Николай попробовал пошевелить руками и ногами. Всё тело его болело, мягкая перина под ним ласково обнимала, но даже несмотря на это он ещё ощущал тот холод… Закрыв глаза, он будто снова ощутил пронзающую всё его тело боль, и обжигающую ледяную воду, больно сдавило грудь, словно нож вонзился в самое сердце. Провалившаяся нарточка тянула его вниз, на дно, во мрак. Он тонул, и сейчас вдруг понял, почему вокруг него это всё – лето, незнакомый дом… Он просто-напросто умер!

Дверь открылась, вошла женщина в средних годах, высокая и черноволосая. На ней была шитая зелёным шёлком рубашка и синий сарафан, чёрная коса обёрнута вокруг головы и украшена тонкой синей лентой. Она несла в руках небольшой чугунок, прихватив его рушником.

– Давай-кось, поглядим тебя, – сказала она грудным, чуть низковатым голосом, и поставила чугунок на стол.

– Где я? – просипел спросил Николай, – Я… умер?

– Да покуда жив ты, Николай. Хоть и застыл сильно, да и пораненный… Но это ничего, заживёт.

– А как ты, матушка, знаешь, как меня звать? – Николаю было больно говорить, каждый вдох давался с трудом, горло словно ободрали ему, саднило, – Тебя саму как звать, матушка?

– Марьей зови. Говорить тебе не надобно, помолчи. Сейчас раны твои погляжу, а после накормлю тебя.
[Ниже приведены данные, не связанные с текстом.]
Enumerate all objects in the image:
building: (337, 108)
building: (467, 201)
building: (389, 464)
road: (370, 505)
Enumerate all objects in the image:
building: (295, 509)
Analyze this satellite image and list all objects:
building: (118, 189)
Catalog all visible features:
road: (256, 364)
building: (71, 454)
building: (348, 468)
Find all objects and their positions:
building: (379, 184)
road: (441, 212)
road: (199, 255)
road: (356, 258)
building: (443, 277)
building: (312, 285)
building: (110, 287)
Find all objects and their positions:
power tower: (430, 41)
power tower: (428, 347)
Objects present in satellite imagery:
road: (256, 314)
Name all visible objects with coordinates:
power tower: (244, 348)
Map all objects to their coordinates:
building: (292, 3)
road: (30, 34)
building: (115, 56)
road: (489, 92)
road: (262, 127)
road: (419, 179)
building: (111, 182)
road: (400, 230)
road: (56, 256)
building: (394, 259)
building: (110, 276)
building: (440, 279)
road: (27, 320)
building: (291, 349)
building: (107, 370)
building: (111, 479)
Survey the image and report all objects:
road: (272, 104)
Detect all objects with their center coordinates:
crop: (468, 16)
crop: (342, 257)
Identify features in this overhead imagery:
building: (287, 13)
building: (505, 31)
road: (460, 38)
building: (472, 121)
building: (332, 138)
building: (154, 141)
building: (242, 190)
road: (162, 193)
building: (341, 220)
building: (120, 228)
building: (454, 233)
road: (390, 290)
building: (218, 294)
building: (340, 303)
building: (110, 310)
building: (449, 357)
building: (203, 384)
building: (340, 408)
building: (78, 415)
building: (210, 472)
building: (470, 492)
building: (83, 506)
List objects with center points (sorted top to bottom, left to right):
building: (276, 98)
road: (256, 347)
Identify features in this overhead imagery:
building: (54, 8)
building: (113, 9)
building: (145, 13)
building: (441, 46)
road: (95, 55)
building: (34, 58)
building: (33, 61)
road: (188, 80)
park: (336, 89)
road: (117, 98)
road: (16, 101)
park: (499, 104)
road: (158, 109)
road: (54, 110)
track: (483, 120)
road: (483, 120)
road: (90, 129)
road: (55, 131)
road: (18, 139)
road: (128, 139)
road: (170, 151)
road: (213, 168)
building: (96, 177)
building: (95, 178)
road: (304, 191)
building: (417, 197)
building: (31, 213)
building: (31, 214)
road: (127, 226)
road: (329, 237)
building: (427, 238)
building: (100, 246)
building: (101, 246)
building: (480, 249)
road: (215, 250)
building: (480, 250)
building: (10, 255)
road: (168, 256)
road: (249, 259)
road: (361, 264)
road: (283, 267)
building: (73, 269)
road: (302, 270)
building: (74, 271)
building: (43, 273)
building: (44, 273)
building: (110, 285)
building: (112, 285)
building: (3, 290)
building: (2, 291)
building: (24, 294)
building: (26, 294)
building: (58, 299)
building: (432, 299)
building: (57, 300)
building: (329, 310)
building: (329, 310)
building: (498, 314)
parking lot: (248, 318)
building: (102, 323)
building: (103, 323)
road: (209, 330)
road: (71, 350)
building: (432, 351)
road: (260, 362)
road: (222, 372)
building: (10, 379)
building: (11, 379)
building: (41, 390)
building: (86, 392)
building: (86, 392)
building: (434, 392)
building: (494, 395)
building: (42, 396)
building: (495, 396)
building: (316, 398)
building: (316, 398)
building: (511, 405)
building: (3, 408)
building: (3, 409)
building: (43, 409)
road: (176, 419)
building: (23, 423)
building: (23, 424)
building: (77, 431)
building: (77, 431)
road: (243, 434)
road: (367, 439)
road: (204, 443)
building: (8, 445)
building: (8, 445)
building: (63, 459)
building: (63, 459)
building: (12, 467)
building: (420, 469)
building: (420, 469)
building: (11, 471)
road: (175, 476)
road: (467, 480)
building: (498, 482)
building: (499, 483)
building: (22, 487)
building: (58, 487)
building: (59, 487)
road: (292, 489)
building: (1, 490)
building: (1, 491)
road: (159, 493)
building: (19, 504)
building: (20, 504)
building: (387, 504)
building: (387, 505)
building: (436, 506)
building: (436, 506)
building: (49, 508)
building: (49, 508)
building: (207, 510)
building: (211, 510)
Сильными руками ворочала Марья охотника, сняла повязку и оглядела раны, которые оставила Николаю убитая им медведица. Теперь вот ему ни добычи, ни нарточки не осталось, даже ружьё – всё в озере потонуло… И сам он… как тут оказался, если теперь здесь лето?

Марья положила на раны примочки, потрогала прохладной ладонью лоб Николая и нахмурилась. Он и сам чуял, как наливается жаром тело, голова стала тяжёлой и от света, проникающего в растворенное окно, заболели глаза. Есть не хотелось, Марья это тоже поняла и принесла тёплое питьё, оно было терпким и освежающим, и напившись, Николай провалился в сон.

А как и не спал будто, в горячке снова мерещилось ему, как уходит под ногами лёд, и мёртвая, чёрная вода поглощает его… как опускается он на самое дно, ещё не мёртвый, но уже и не живой. Не в силах двинуть ни рукой, ни ногой, ложится Николай на чистое песчаное дно, рядом со своей нарточкой, и как раз в лицо ему глядит и скалится убитая им медведица.

– За что же ты, и дитя моё, и меня…, – открыв пасть, сказала ему вдруг медведица, изо рта её вырвались пузырьки воздуха и взвились вверх, туда, где зиял провал во льду, в него глядел теперь месяц, окружённый рябью на поверхности воды.

Кричал Николай, метался в бреду, потому что нестерпимо больно было от того, как разрывает его грудь ледяная вода, и страшно от того, как скалится ему в лицо медведица, а её медвежонок ревёт и подмигивает уцелевшим глазом…

Просыпался Николай от того, что заботливые руки Марьи обтирали испарину с его лба, давали попить, а карие её глаза глядели на него с жалостью. После он засыпал, но снова чудны́е картины являлись ему…

Будто солнечный свет заливает всю его кровать, а у стола стоит девушка… Её светлые, золотистые волосы были заплетены в причудливую косу, перекинутую на высокую грудь. Одета девушка было тоже чудно́ – её светлое, словно серебряное платье богато расшито узорами, и вся она словно соткана из морозного инея. Она глядит на него, и укоризненно качает головой.

– Что ж ты, Николай… ведь дано тебе было довольно добычи, хоть и не просил ты, а мы тебя приветили, не обидели ничем, помогали. Как ты отплатил?

В двери показалась огромная фигура человека, и Николай признал его – это был тот, что сидел у костра. Именно его видел Николай перед тем, как провалился под лёд!